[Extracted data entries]
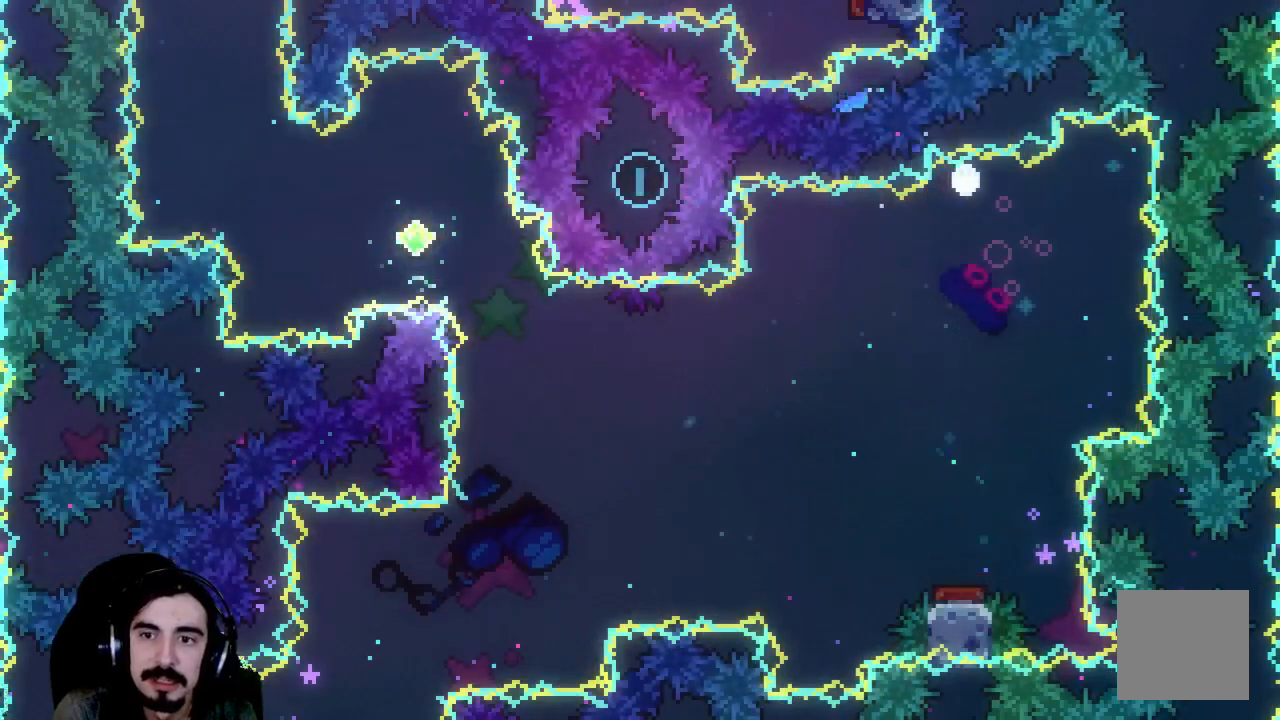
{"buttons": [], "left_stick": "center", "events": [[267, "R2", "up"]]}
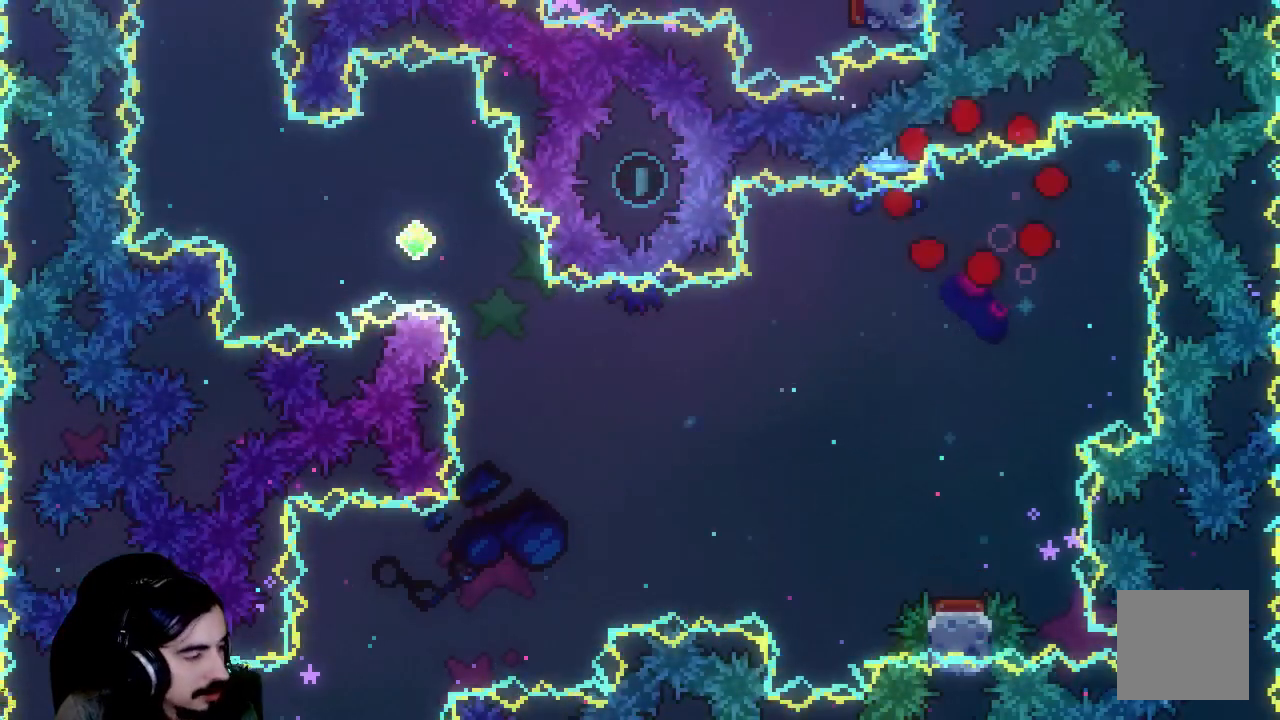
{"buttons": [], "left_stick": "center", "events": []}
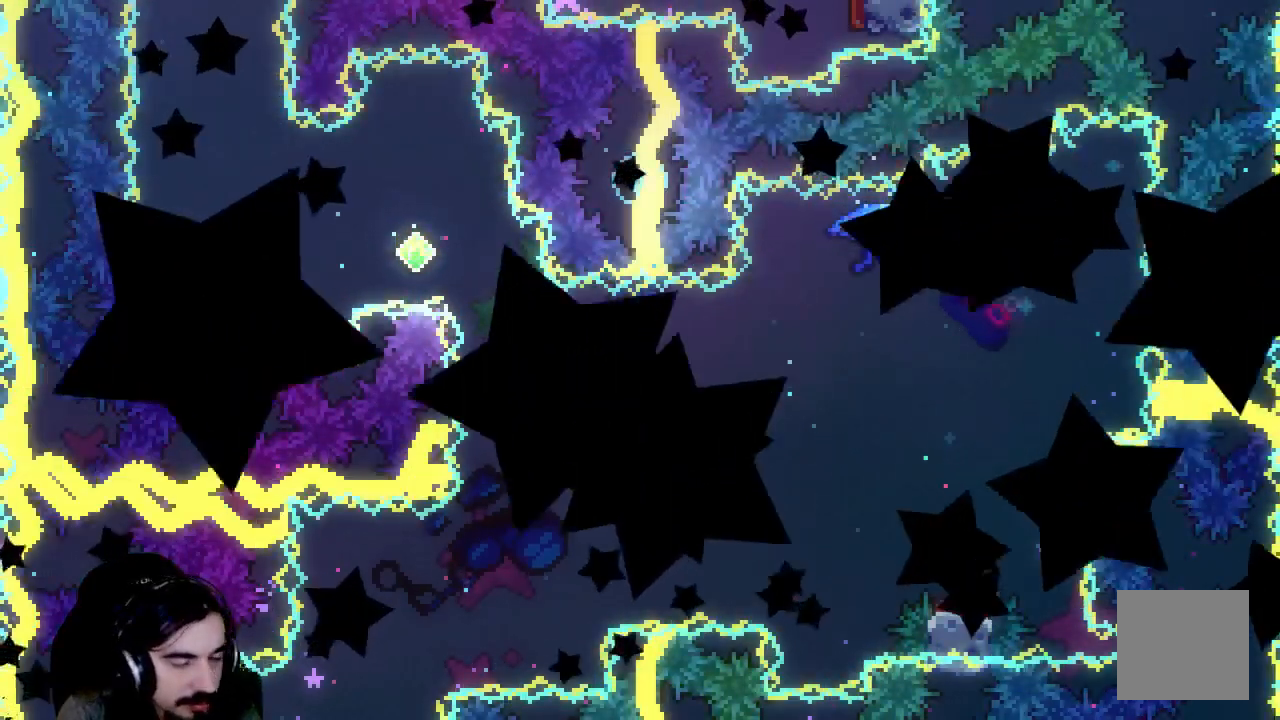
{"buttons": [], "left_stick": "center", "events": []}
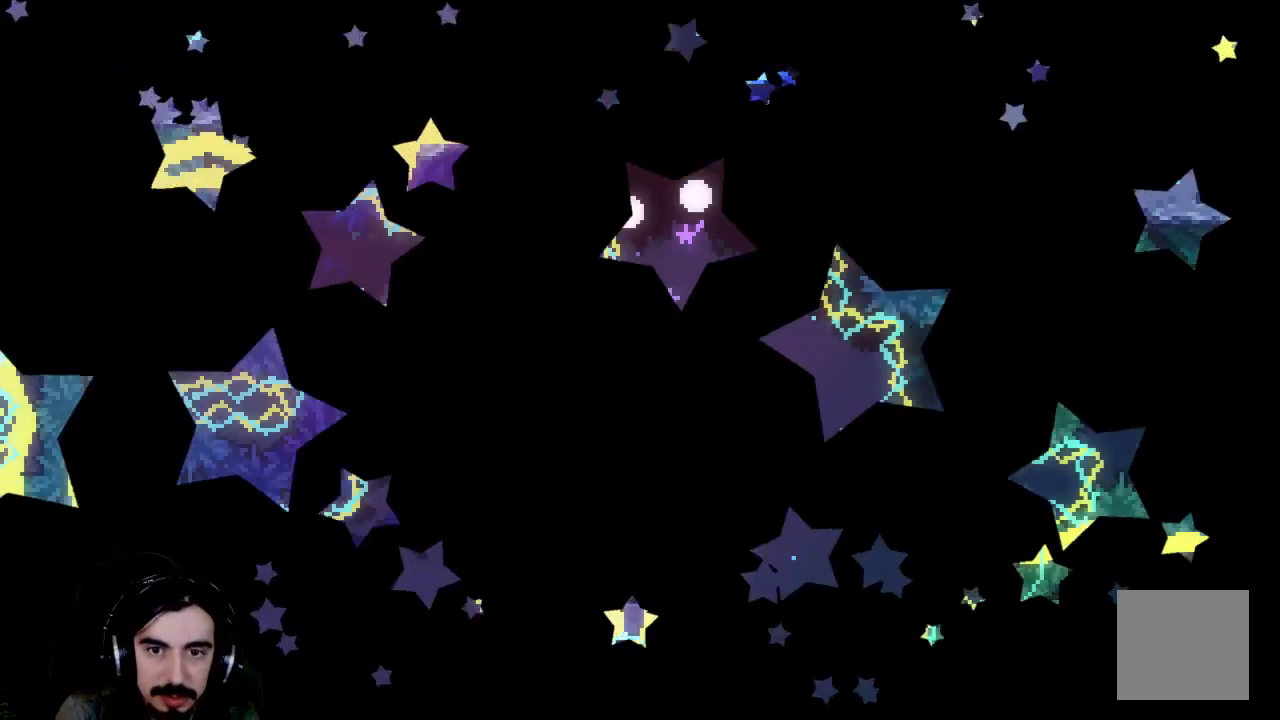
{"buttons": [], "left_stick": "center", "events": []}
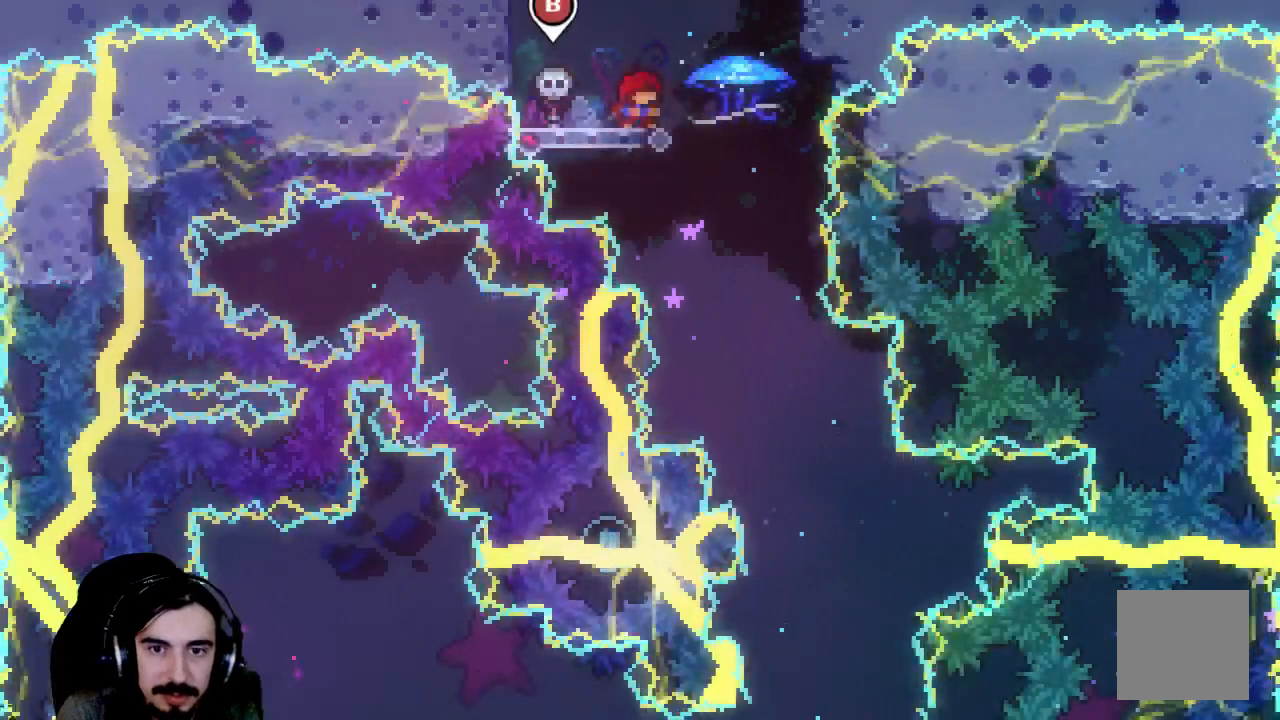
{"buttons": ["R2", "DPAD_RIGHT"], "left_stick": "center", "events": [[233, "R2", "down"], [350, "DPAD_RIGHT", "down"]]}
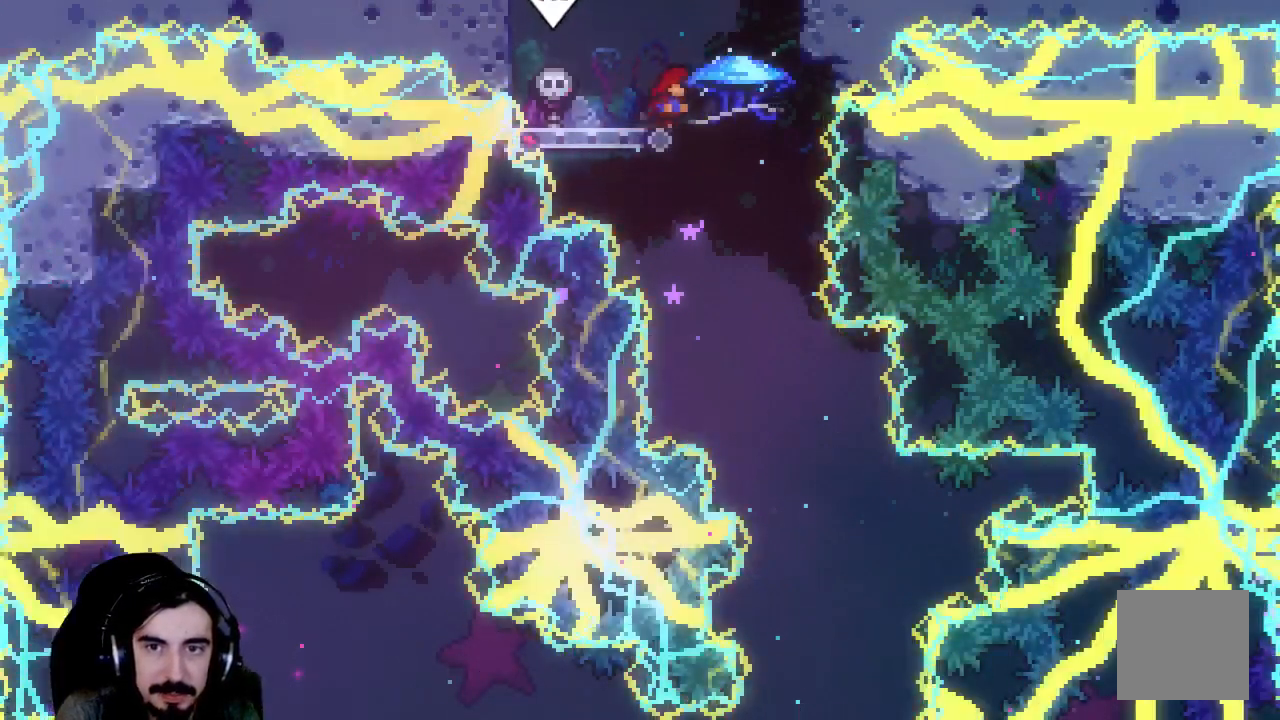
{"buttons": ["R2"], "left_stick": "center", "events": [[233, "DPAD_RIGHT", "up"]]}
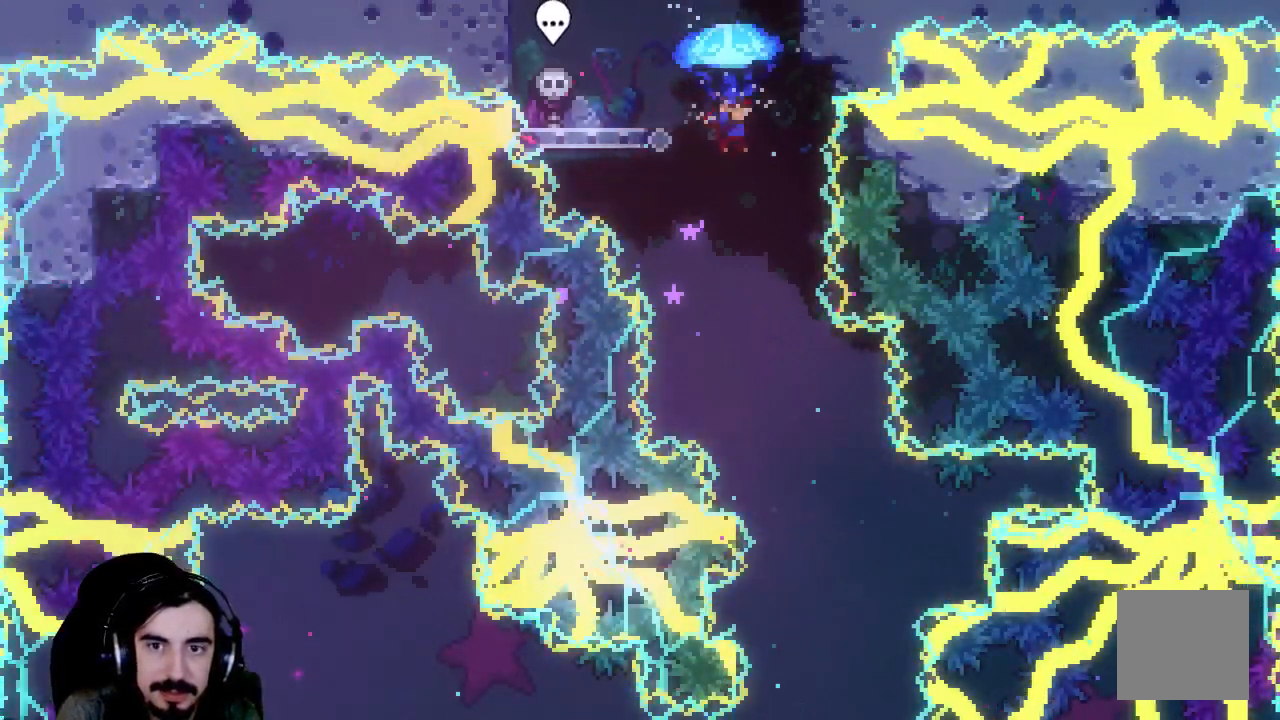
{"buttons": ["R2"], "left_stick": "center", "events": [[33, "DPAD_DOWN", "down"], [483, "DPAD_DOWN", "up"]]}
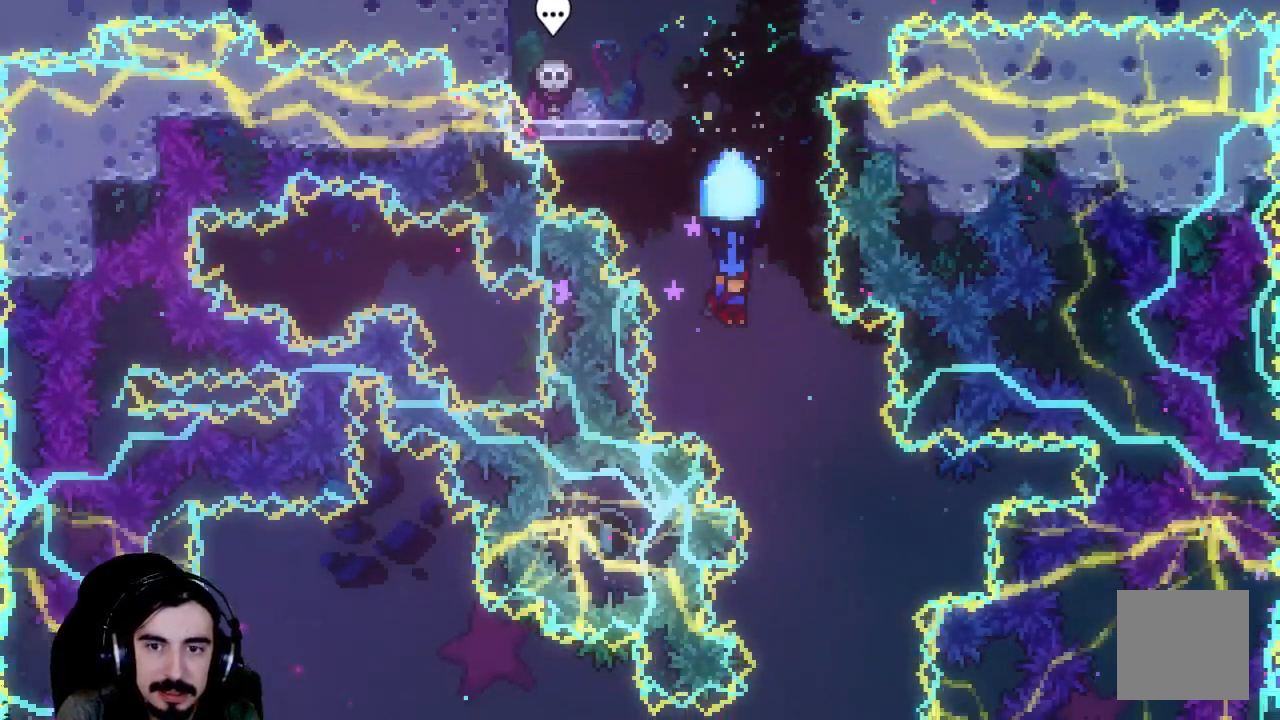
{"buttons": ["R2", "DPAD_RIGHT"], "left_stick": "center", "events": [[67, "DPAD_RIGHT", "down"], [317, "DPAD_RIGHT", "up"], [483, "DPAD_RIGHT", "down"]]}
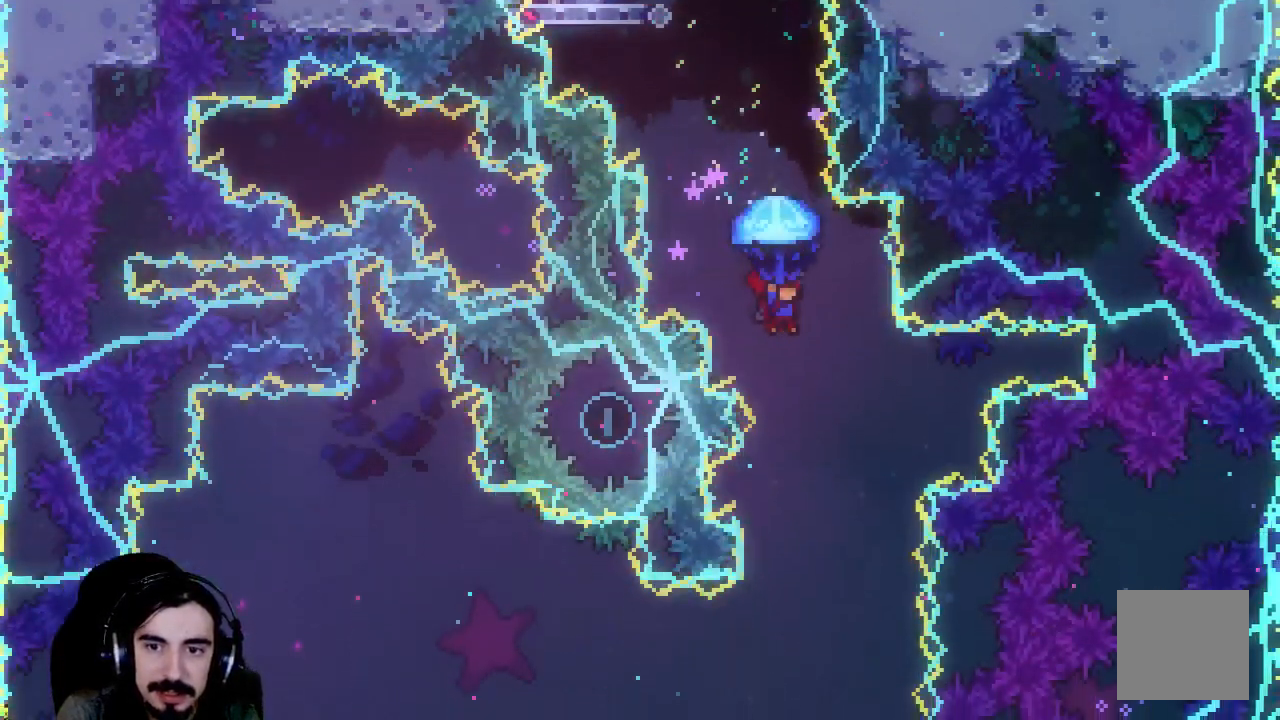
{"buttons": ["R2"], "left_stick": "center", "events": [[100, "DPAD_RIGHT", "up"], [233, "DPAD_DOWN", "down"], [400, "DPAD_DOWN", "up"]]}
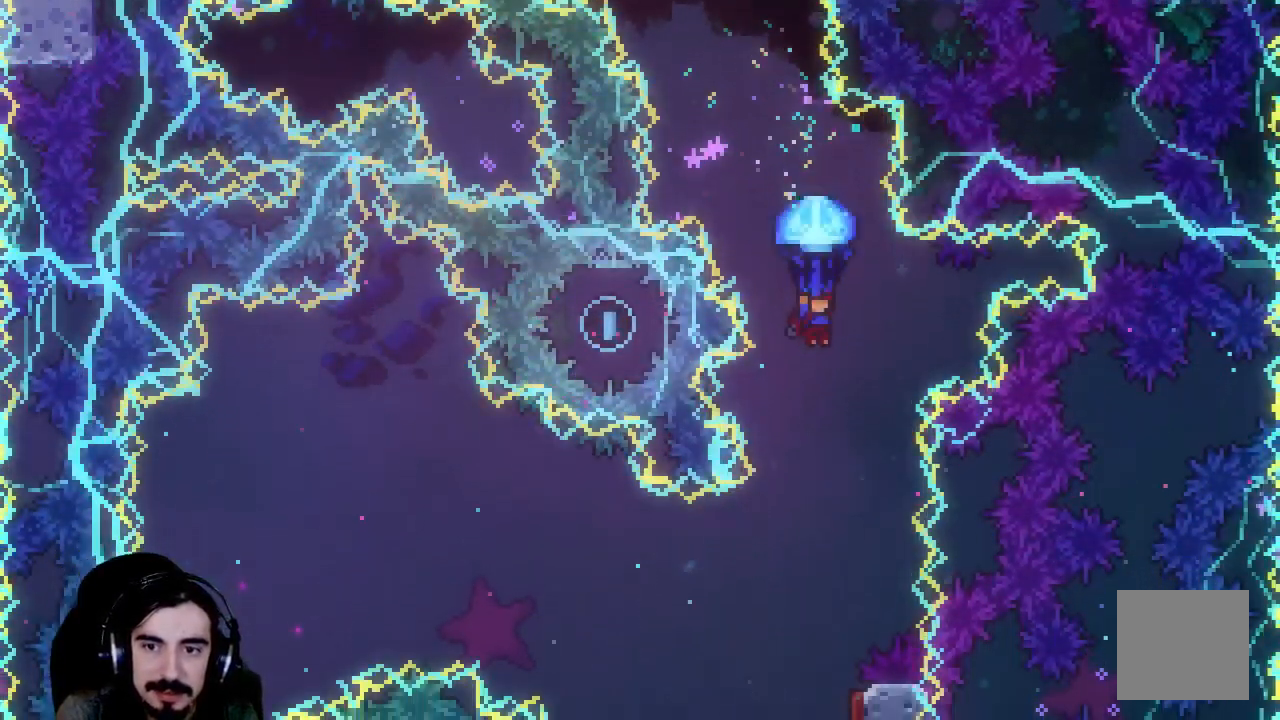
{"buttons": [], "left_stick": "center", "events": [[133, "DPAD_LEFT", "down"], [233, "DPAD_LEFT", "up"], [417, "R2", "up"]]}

▶ **What you need to do**
Leaving the pictures aside, output each entry above exactly as written.

▶ **Output of the exercise**
{"buttons": [], "left_stick": "center", "events": [[267, "R2", "up"]]}
{"buttons": [], "left_stick": "center", "events": []}
{"buttons": [], "left_stick": "center", "events": []}
{"buttons": [], "left_stick": "center", "events": []}
{"buttons": ["R2", "DPAD_RIGHT"], "left_stick": "center", "events": [[233, "R2", "down"], [350, "DPAD_RIGHT", "down"]]}
{"buttons": ["R2"], "left_stick": "center", "events": [[233, "DPAD_RIGHT", "up"]]}
{"buttons": ["R2"], "left_stick": "center", "events": [[33, "DPAD_DOWN", "down"], [483, "DPAD_DOWN", "up"]]}
{"buttons": ["R2", "DPAD_RIGHT"], "left_stick": "center", "events": [[67, "DPAD_RIGHT", "down"], [317, "DPAD_RIGHT", "up"], [483, "DPAD_RIGHT", "down"]]}
{"buttons": ["R2"], "left_stick": "center", "events": [[100, "DPAD_RIGHT", "up"], [233, "DPAD_DOWN", "down"], [400, "DPAD_DOWN", "up"]]}
{"buttons": [], "left_stick": "center", "events": [[133, "DPAD_LEFT", "down"], [233, "DPAD_LEFT", "up"], [417, "R2", "up"]]}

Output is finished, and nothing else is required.